* Selected extract:
Beginning in 1977, the Clancy Brothers and Robbie O'Connell toured three months a year in March, August, and November. Tom would fly over a few days before each tour and rehearse material, mostly oldies from their 1960s albums but some new ones as well. Robbie was a songwriter, composing several numbers the group sang regularly, such as "Bobby's Britches", "Ferrybank Piper" and "You're Not Irish". He also included songs written by others, such as "Dear Boss", "Sister Josephine", "John O'Dreams", "There Were Roses", and what is possibly his signature song, "Killkelly". Bobby also sang numbers new to the group, including "Love of the North", "Song for Ireland", and "Anne Boleyn". In America, the Clancy Brothers continued where they had left off the previous year, still packing Carnegie Hall. Reviews cited Robbie as a fresh addition to the group with his original compositions.

Over the next several years, Paddy and Tom brought in some new material too. "The Green Fields of France", also known as "Willie McBride", by Eric Bogle had become a hit with a recording by the Clancys' old back-up musicians, the Furey Brothers, in the early 1980s. Soon numerous Irish groups were singing it, including the Clancy Brothers and Makem and Clancy. It became a staple in Tom's repertoire. He also sang "Logger Lover". The group added new lyrics to the old Irish ballad, "She Didn't Dance", and reworked old classics, such as "As I Roved Out", "Beer, Beer, Beer", and "Rebellion 1916 Medley". Some of these songs appeared on the Clancy Brothers' first album in nine years, The Clancy Brothers with Robbie O'Connell Live! (1982).

In the summer of 1983, the group travelled to their hometown in Ireland to film a 20-minute special on sea songs, sung on location on the fishing ships in the area. It was called Songs of the Sea. Directed by Irish filmmaker David Donaghy, it was broadcast on the BBC Northern Ireland. Tom tried on many occasions to put it on videocassette but the plans fell through.

====Reunion====
In 1984, Makem and Clancy's manager Maurice Cassidy brought the original foursome together again for a documentary to be followed by a concert at Lincoln Center in New York City. Paddy and Tom Clancy took some time out from the Clancy Brothers and Robbie O'Connell and joined forces with Makem and Clancy. Paddy, Tom, Liam, and Tommy Makem were reunited, and production on the documentary commenced after a 90-minute debut on Ireland's Late Late Show on 28 April. The documentary crew followed the group around, travelling to Carrick-on-Suir, Keady, Greenwich Village, a dress rehearsal concert at Tommy Makem's Irish Pavilion on East 57th Street, and finally Lincoln Center for the recorded concert on 20 May 1984. The 3,000-seat Avery Fisher Hall at Lincoln Center had sold out for the show within a week. The rowdy audience provided enthusiastic participation on the album, released as Clancy Brothers and Tommy Makem Reunion. A reunion tour of Ireland, England, and the United States followed in late 1984 and the fall of 1985. After the tour, Makem and Clancy and the Clancy Brothers and Robbie O'Connell respectively regrouped.

* Directions: Set down the part of the passage about the Clancy Brothers between "Beginning in 1977, the" and "his original compositions.", inclusive, with every word and mark unchanged. The entries after the passage are separate material and have no connection to it.

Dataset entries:
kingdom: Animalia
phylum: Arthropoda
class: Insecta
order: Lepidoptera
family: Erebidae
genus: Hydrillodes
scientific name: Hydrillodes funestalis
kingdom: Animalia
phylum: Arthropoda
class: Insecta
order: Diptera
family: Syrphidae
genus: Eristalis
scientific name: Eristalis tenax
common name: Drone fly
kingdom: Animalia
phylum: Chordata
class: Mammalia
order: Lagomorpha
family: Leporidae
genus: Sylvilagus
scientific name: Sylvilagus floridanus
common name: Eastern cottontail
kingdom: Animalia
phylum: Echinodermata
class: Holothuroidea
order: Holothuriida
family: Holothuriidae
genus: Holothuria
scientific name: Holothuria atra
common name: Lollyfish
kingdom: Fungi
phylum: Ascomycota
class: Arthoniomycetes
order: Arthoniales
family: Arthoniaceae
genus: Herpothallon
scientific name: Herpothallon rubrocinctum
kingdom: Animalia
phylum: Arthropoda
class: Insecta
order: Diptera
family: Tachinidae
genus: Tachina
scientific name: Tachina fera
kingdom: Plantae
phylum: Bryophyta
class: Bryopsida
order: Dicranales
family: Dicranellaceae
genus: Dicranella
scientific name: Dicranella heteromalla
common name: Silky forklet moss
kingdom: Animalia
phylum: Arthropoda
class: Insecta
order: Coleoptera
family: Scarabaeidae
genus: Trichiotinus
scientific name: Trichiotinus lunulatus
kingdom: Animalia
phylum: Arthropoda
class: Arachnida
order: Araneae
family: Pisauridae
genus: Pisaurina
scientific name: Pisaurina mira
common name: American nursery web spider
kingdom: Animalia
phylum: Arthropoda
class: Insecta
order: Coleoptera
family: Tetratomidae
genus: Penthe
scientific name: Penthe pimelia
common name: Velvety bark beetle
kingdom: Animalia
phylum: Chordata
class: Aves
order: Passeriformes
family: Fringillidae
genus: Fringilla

* Answer to this problem:
Beginning in 1977, the Clancy Brothers and Robbie O'Connell toured three months a year in March, August, and November. Tom would fly over a few days before each tour and rehearse material, mostly oldies from their 1960s albums but some new ones as well. Robbie was a songwriter, composing several numbers the group sang regularly, such as "Bobby's Britches", "Ferrybank Piper" and "You're Not Irish". He also included songs written by others, such as "Dear Boss", "Sister Josephine", "John O'Dreams", "There Were Roses", and what is possibly his signature song, "Killkelly". Bobby also sang numbers new to the group, including "Love of the North", "Song for Ireland", and "Anne Boleyn". In America, the Clancy Brothers continued where they had left off the previous year, still packing Carnegie Hall. Reviews cited Robbie as a fresh addition to the group with his original compositions.